* Union still wants to organize southern auto plants
* Growth prospects may be brighter outside auto industry
* “Diversify or die,” says one critic
By Bernie Woodall and Nick Carey and Paul Lienert
DETROIT, March 5 (Reuters) - United Auto Workers President Bob King says he has finally begun to stem the decades-long membership decline in one of America’s most powerful labor unions, but his goal of organizing at least one foreign-owned automaker in the South continues to elude him.
King, 66, who is slated to step down in June 2014, said two years ago that the UAW did not have a future if it could not organize workers at plants in Mississippi, Alabama, Georgia and Tennessee that are owned by Japanese, German and South Korean auto makers.
In an interview on Monday, King said the so-called southern strategy is “still a huge priority,” but he no longer characterized it in do-or-die terms, noting that the UAW is also expanding beyond the auto industry into areas such as gaming, healthcare and higher education.
King said the percentage of union membership that is automotive is now less than half, with 4,400 agricultural workers and more than 5,000 casino workers joining in the past two and a half years.
“We are organizing in new areas, and we’re organizing in a broad spectrum. I think that’s good for any organization. Having multiple bases is better for the long term,” King told Reuters.
Still, that has not satisfied some critics, who say King had staked his presidency on pledges to organize a foreign-owned plant.
Debate over the union’s southern strategy resurfaced after a failed UAW-backed ballot proposal last fall to enshrine collective bargaining rights in Michigan’s state constitution. That defeat encouraged conservative legislators in December to pass a law making this bastion of organized labor the 24th right-to-work state, banning compulsory union membership as a condition of employment.
“If he fails to organize in the south and is a flop in Michigan, I think you could say he was a big failure,” said Bill Ballenger, a longtime pundit and publisher of Inside Michigan Politics, who is critical of what he calls the UAW president’s “confrontational approach.”
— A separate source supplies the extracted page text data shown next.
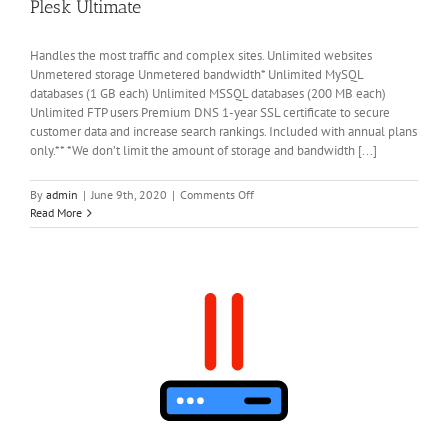
Plesk Ultimate
Handles the most traffic and complex sites. Unlimited websites
Unmetered storage Unmetered bandwidth* Unlimited MySQL
databases (1 GB each) Unlimited MSSQL databases (200 MB each)
Unlimited FTP users Premium DNS 1-year SSL certificate to secure
customer data and increase search rankings. Included with annual plans
only.** *We don’t limit the amount of storage and bandwidth [...]
on
By
admin
|
June 9th, 2020
|
Comments Off
Plesk
Read More
Ultimate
“The question at that point is, what has the guy really done? Has he been counterproductive? I think the answer is yes.”
UAW membership has plunged from 1.5 million in 1979 to 380,000 in 2011, with workers from General Motors Co, Ford Motor Co and Fiat’s Chrysler Group now representing about a third of the total, down from three-quarters in the 1970s.
Union membership remains concentrated in the Midwest and Northeast. Michigan, with 130,000 members, is the stronghold, followed by Ohio, Illinois, Indiana, New York and New Jersey.
In comparison, the UAW in 2011 had only 272 members in Mississippi, 448 in Alabama, 615 in Georgia and 4,065 in Tennessee.
All four states have large foreign-owned auto plants, none of which has UAW representation, although the union since 2011 has organized several smaller southern plants operated by U.S. parts suppliers and truck manufacturers.
“I‘m the eternal optimist,” King said, when asked if he thought the UAW would be able to organize workers at its current southern target, Nissan Motor Co’s Canton, Mississippi plant, before he retires. “I feel really good about this thing in Mississippi.”
With revenue from dues plummeting 44 percent from 2001 to 2011, there is a sense of urgency behind both the southern strategy and the diversification drive.
“This is ‘Custer’s Last Stand,'” said Alfred DeMaria, whose New York-based law firm Clifton, Budd & DeMaria represents employers in labor disputes. DeMaria’s dire observation references the Battle of Little Bighorn in 1876 where Native Americans killed General George Custer and over 260 of his men.
Longtime labor expert Sean McAlinden disputes DeMaria’s contention.
“I don’t see this particular Nissan organizing effort as a bellwether that says if they don’t win this one, they’ve failed for good,” says McAlinden, chief economist with the Michigan-based Center for Automotive Research. “This is a very long process.”
Win or lose in the south, diversification remains a critical issue for the UAW.
“They need to diversify or die,” said Justin Wilson of the Center for Union Facts, a conservative group critical of union leadership.
King, who early in his career worked for each of the Detroit 3, has been a UAW member for more than 40 years. As a union vice president in the late 1990s and early 2000s, he spearheaded the UAW’s diversification drive, organizing tens of thousands of workers in retail companies and casinos, university graduate student teachers and research assistants, and federal, state and local government employees.
When asked if the southern strategy will determine his legacy, King said: “I don’t mind talking about where the UAW’s going and what we’re doing, but I think two years into (my) administration is too early to be talking about a legacy.”
“Give me another year, then talk about my legacy,” he said.